Questions for advocates of “constructive engagement”
1. Investors have done constructive engagement for years. What’s the evidence that this type of engagement will be able to bend the curve of GHGs by 2020? In the absence of strong evidence of this kind, is it responsible to continue with a strategy which we have pretty good evidence is not fit for purpose?2. What are the ways that a 2°C scenario analysis be gamed by a corporation that doesn’t want to change? Are investors willing to challenge weak reporting when this happens (eg Chevron)? How does reporting on scenario analysis support business model transformation when it’s a company that doesn’t have any real intention of fundamental change?
3. Current efforts at collaboration generally target the biggest companies in the sector but many others are not covered. Is this a good enough strategy to manage systemic risk? And how do investors propose to manage “first mover” risks? (Eg the US utility energy company NRG where the former CEO, a climate change advocate, was “let go off” by investors and board members).
4. Most engagement is by fund managers and the big managers have a lot of influence – looking at the companies that faced 2°C resolutions in 2016, 9 out of the top 10 fund managers are US commercial firms. Given major conflicts of interests, how do asset owners ensure this isn’t just box ticking? Have climate aware clients of the #Missing60investors done all they reasonably can to ensure that their service providers do what’s needed in 2017?
5. Constructive engagement is private. Even if successful, other market players won’t be aware of the commitments being made until the company chooses to report on outcomes. How effective is such private dialogue in transforming market sentiment?
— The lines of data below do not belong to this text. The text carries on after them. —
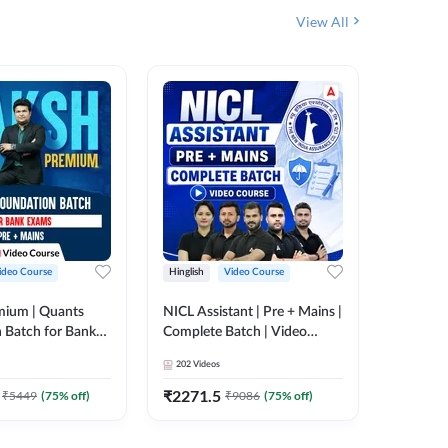
View All
ideo Course
Hinglish
Video Course
Hinglish
mium | Quants
NICL Assistant | Pre + Mains |
IBPS & 
 Batch for Bank
Complete Batch | Video
Batch | 
 + Mains | Video
Course by Adda 247
Video C
202
Videos
249
Video
Adda 247
₹
2271.5
₹
2037.
₹
5449
(
75
% off)
₹
9086
(
75
% off)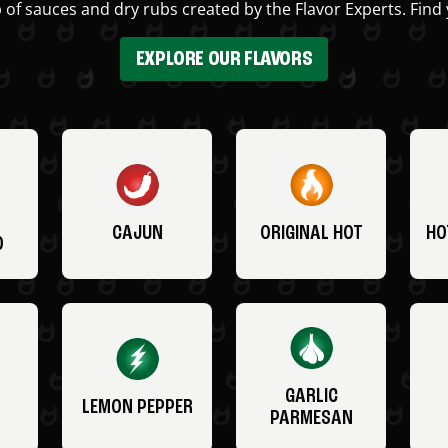
 of sauces and dry rubs created by the Flavor Experts. Find 
EXPLORE OUR FLAVORS
CAJUN
ORIGINAL HOT
HO
O
GARLIC
LEMON PEPPER
PARMESAN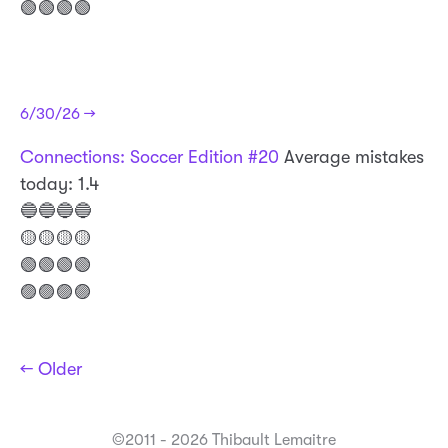
🟢🟢🟢🟢
6/30/26 →
Connections: Soccer Edition #20
Average mistakes
today: 1.4
🔵🔵🔵🔵
🟡🟡🟡🟡
🟢🟢🟢🟢
🟣🟣🟣🟣
← Older
©2011 - 2026 Thibault Lemaitre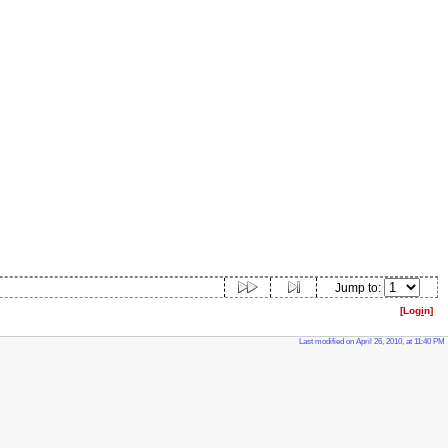
Jump to:
[Log
i
n]
Last modified on April 26, 2010, at 11:40 PM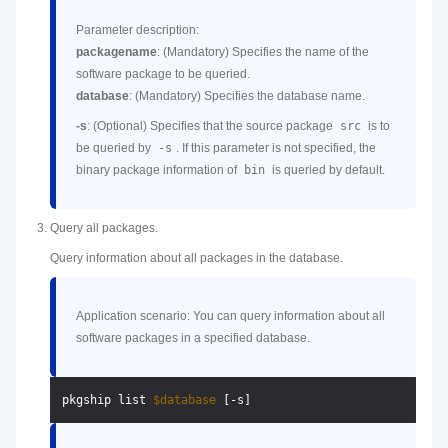
Parameter description:
packagename
: (Mandatory) Specifies the name of the
software package to be queried.
database
: (Mandatory) Specifies the database name.
-s
: (Optional) Specifies that the source package
src
is to
be queried by
-s
. If this parameter is not specified, the
binary package information of
bin
is queried by default.
Query all packages.
Query information about all packages in the database.
Application scenario: You can query information about all
software packages in a specified database.
pkgship list 
$database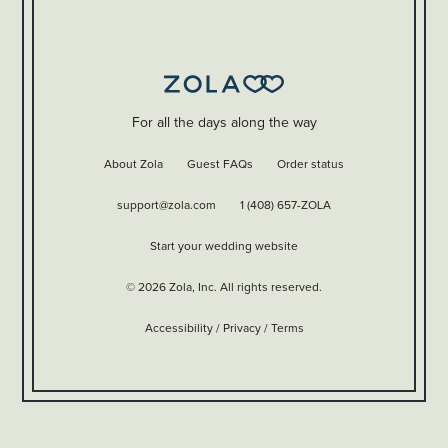
For all the days along the way
About Zola
Guest FAQs
Order status
support@zola.com
1 (408) 657-ZOLA
Start your wedding website
©
2026
Zola, Inc. All rights reserved.
Accessibility
/
Privacy
/
Terms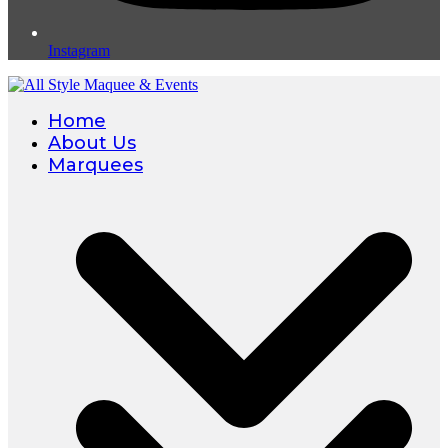
Instagram
Home
About Us
Marquees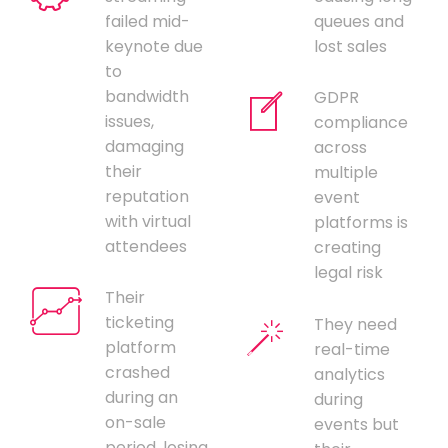
failed mid-
queues and
keynote due
lost sales
to
bandwidth
GDPR
issues,
compliance
damaging
across
their
multiple
reputation
event
with virtual
platforms is
attendees
creating
legal risk
Their
ticketing
They need
platform
real-time
crashed
analytics
during an
during
on-sale
events but
period, losing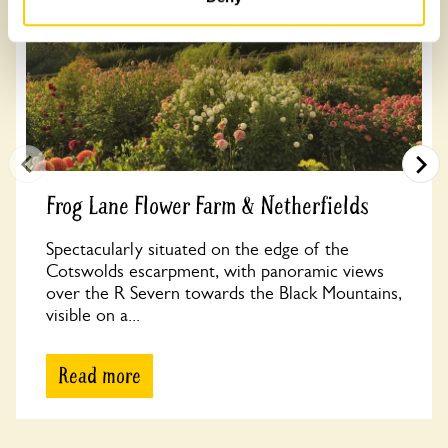
Frog Lane Flower Farm & Netherfields
Spectacularly situated on the edge of the
Cotswolds escarpment, with panoramic views
over the R Severn towards the Black Mountains,
visible on a...
Read more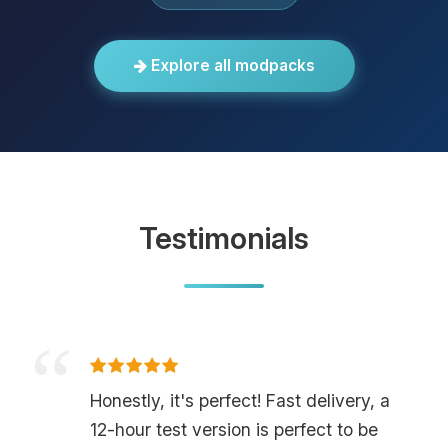
Explore all modpacks
Testimonials
Honestly, it's perfect! Fast delivery, a
12-hour test version is perfect to be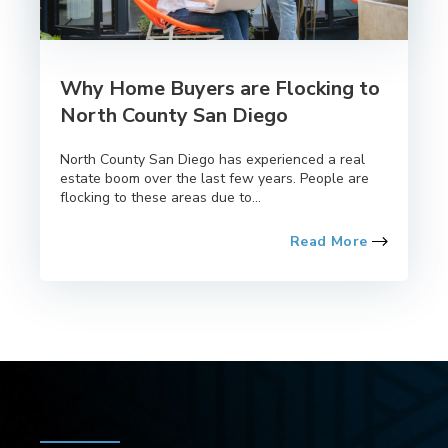
Why Home Buyers are Flocking to
North County San Diego
North County San Diego has experienced a real
estate boom over the last few years. People are
flocking to these areas due to...
Read More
And if sentiment doesn’t change, with even successful companies like Unilever coming under investor pressure to focus on short-term shareholder value, how likely is it that we will see investor support for business model transformation in the heavy carbon sectors?
6. Several heavy carbon companies have had climate aware directors (eg Shell had a chairman who was very vocal on these issues) without it causing major changes in the business model. What evidence is there that such a climate aware director, who is selected by the company, can cause transformation?
7. If investors are willing to actually vote against board directors on grounds of their lack of climate understanding, why are they not also willing to join other investors to ask for a 2°C transition plan, so the board know investors – as a group – want to see such plans and it’s not just a private hobby horse of a lone climate savvy director? How is this a “more aggressive” ask than voting against a board director?
8. Activist hedge funds demand that target companies develop new strategies and asset owners routinely invest in such funds. So why are investors so nervous about asking for 2°C transition plans? What will investors tell their grandchildren they did to head off the worst of climate change? What precisely are investors willing to do which is different from what they have done to meet the call for radical collaboration and bending the GHG curve by 2020?
If you have answers to these questions or would like to suggest other questions, please contribute here or send me an email. And thanks to those who have contributed – I won’t embarrass you by name! Questions reflect one’s worldviews – in this case, my judgement that forceful stewardship is the optimal strategy for managing systemic risk. I won’t complicate this posting by going into the case for forceful stewardship – for now, let’s focus on the pros and cons of the two options that currently dominate the debate.
Raj Thamotheram is an independent strategic adviser, CEO of Preventable Surprises and a visiting fellow at the Smith School, Oxford University.